Pak frontier regions hotbed of extremism: Rice
US continues to have concerns over the peace deal between Waziristan and Pakistan.world Updated: Mar 22, 2007 11:43 IST
Expressing concern over the peace deal between the Pakistani government and tribal leaders in the remote northern areas of the country, the United States has said that the frontier regions of the country were a hotbed of extremism.
Addressing the House sub-committee on appropriation, US Secretary of State Condoleeza Rice said that Washington continues to have concerns over the peace deal worked out with the tribal leaders of Northern Waziristan and the government in Islamabad.
"When you come to the frontier regions, this is an area that's never been governed in Pakistan, wasn't really, frankly, governed by the British and hasn't been governed by the Pakistanis. And so it is remote, it is cut off, it is underdeveloped, and it is a hotbed for extremism," Rice said.
Justifying the $800 million in allocation to Pakistan in the State Department's Fiscal budget for 2008, the top administration official maintained that Pakistan President Pervez Musharraf has come a long way from 2001 and is trying to push his country into a more moderate course.
"I think it's fair to say that five years ago or six years ago now, Pakistan was a country that was really on the verge of going over to extremism. I think that is not an overstatement.... And we know that Pakistan was a transit point and that a lot of the radical elements simply stayed.

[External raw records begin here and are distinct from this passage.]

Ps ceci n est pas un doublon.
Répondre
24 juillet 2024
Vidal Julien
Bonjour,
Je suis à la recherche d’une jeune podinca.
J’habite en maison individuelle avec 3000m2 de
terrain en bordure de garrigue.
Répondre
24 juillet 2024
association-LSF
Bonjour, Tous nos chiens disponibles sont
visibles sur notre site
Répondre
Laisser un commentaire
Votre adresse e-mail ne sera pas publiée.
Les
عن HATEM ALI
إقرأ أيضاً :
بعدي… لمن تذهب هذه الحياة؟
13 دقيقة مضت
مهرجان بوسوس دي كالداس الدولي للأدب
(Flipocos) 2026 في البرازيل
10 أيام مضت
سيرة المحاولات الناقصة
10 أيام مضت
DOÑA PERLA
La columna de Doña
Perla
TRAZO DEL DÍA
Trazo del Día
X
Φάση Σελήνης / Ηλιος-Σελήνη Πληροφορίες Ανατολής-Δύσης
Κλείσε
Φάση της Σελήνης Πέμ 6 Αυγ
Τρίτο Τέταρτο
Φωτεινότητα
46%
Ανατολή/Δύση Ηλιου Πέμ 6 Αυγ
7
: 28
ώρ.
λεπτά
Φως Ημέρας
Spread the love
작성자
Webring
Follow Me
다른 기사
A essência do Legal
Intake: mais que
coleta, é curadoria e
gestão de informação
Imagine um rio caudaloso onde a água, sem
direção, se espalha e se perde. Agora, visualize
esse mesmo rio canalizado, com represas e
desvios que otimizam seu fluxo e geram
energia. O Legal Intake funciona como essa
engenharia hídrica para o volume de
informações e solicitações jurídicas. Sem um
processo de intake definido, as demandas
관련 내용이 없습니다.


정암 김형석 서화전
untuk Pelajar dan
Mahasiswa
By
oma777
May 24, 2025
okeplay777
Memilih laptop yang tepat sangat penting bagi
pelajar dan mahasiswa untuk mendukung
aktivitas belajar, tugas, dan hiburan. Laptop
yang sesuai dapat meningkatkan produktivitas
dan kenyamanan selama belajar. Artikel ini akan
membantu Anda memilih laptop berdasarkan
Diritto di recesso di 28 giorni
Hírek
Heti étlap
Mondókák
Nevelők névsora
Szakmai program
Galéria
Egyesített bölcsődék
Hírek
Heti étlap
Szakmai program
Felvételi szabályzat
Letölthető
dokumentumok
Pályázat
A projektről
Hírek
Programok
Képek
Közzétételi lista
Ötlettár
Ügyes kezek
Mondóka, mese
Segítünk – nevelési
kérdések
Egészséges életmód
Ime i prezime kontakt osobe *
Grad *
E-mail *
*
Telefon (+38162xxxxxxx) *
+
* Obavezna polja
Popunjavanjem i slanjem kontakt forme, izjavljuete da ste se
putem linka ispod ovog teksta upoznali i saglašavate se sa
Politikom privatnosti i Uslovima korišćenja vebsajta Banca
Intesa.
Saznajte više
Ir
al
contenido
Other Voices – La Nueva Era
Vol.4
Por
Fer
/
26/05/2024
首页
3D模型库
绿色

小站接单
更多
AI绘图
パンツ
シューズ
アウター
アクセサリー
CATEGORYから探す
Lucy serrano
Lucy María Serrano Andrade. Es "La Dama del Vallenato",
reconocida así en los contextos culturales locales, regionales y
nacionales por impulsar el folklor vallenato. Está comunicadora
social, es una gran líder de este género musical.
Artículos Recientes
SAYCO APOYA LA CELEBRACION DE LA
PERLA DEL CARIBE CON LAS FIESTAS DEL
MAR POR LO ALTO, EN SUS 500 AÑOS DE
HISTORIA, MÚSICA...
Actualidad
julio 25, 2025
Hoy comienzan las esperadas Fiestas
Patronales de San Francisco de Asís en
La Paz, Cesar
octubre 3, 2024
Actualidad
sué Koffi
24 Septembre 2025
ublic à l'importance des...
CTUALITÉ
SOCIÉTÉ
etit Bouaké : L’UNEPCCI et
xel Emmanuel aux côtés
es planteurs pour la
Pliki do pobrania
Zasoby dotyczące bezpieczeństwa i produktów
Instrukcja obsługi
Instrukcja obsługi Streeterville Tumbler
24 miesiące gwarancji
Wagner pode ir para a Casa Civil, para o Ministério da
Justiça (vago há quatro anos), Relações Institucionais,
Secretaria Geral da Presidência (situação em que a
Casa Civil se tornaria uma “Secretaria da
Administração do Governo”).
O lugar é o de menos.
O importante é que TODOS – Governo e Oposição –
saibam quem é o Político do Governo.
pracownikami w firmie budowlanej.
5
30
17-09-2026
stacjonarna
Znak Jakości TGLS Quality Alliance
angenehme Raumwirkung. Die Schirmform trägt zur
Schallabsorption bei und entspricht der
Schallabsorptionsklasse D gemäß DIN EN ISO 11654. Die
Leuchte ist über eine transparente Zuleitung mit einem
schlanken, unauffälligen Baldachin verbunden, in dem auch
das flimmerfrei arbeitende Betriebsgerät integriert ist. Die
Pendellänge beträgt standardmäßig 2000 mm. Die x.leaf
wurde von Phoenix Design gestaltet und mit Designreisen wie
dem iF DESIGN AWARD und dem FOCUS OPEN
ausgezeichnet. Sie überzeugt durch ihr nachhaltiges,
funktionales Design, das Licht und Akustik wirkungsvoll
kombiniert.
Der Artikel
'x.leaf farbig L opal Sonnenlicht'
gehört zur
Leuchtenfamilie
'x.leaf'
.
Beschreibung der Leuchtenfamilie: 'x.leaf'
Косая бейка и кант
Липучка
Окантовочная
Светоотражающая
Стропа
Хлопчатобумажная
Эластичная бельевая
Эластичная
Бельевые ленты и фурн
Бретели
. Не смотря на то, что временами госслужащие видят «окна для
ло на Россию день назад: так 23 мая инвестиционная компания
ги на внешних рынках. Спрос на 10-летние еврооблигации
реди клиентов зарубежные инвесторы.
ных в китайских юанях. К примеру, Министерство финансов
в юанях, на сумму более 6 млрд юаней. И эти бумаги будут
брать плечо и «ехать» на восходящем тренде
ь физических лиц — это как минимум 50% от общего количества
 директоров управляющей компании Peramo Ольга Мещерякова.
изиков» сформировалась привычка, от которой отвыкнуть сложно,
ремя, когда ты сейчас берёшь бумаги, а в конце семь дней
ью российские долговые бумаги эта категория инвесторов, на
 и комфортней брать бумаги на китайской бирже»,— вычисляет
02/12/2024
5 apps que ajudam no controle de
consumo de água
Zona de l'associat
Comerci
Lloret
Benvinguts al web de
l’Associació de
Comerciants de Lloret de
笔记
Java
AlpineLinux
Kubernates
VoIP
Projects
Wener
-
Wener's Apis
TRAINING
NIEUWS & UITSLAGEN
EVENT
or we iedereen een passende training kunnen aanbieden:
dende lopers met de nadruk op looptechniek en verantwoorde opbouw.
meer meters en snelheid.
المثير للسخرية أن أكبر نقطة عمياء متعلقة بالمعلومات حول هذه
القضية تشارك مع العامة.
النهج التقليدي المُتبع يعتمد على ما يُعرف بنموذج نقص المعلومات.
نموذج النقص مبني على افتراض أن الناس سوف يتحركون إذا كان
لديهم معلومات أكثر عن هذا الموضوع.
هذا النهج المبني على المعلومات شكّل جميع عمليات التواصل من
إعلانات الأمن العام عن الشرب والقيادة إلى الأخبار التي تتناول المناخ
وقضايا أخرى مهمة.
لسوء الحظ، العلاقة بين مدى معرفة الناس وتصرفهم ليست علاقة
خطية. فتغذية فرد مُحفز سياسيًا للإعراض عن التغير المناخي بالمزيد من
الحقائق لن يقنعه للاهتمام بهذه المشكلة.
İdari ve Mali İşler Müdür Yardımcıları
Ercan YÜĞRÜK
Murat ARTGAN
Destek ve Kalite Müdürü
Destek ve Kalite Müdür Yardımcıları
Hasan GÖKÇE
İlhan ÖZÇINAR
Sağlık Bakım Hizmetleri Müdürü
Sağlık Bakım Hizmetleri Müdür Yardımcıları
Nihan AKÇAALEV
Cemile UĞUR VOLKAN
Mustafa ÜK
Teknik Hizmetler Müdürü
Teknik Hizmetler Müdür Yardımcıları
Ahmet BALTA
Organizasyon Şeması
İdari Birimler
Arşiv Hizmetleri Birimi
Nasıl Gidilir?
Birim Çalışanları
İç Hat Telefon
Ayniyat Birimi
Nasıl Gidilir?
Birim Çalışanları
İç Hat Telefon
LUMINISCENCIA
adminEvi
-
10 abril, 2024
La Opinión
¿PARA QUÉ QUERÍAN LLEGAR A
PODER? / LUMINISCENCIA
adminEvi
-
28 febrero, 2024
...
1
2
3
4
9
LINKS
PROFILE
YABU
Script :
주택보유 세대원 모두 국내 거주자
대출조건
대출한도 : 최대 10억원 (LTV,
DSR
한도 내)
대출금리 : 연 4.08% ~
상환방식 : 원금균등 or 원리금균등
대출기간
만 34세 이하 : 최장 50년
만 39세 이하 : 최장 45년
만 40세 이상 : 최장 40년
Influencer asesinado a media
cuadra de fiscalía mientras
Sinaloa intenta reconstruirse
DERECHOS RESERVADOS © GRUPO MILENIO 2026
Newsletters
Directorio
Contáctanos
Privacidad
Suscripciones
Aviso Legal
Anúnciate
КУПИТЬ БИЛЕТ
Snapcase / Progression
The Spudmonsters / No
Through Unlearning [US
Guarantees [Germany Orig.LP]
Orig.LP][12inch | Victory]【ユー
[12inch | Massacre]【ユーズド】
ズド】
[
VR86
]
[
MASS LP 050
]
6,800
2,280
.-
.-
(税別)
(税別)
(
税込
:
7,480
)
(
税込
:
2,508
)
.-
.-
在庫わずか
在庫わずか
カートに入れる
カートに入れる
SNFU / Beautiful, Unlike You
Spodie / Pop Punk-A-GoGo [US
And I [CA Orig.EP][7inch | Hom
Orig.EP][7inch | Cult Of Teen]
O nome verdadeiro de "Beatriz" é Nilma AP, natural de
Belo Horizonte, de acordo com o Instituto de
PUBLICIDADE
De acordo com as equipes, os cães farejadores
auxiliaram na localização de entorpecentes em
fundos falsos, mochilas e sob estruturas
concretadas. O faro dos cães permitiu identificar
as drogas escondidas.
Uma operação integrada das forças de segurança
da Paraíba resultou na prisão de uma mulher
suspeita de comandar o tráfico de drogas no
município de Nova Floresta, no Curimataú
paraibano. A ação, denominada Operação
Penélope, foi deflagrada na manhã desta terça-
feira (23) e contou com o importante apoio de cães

"And so this was a country that was in very deep trouble and I think well on its way to being given over to extremism. And given the modern nature of Pakistan, that would have been a real blow in any efforts to fight terrorism," Rice told lawmakers during the interactive session.
"We have in President Musharraf someone who, as of December, 2002, publicly said that extremism and modernism could not exist side by side in Pakistan, and I think has been proceeding to try and bring Pakistan to a more moderate course.
Now, it is very difficult, particularly given all of the constituencies in Pakistan, including radical elements," Rice said.
"What we have been trying to do is to help this ally on the war on terror to deal with those extremist elements in the following ways. You mention the madrassas.
We actually have an education programme with Pakistan that we've funded each year to help Pakistan to modernize its teaching and modernise its curriculum in those madrassas," the Secretary of State said.
"If people have no other prospects, they will turn to extremism. And that is really what this funding is intending to do; it is intending to modernise schools, it is intending to bring health care and development to people; it is intending to try to have, to the degree that we can, women's empowerment in an area that is, as you might imagine, very much in the other direction. This is a Pakistani effort, but we think it deserves our support," Rice said.
"We, too, have concerns about the deal that was done between the Pakistani government and the tribal leaders in the region, where I think there are some concerns that the possible safe haven for terrorism there has to be dealt with," the Secretary of State said.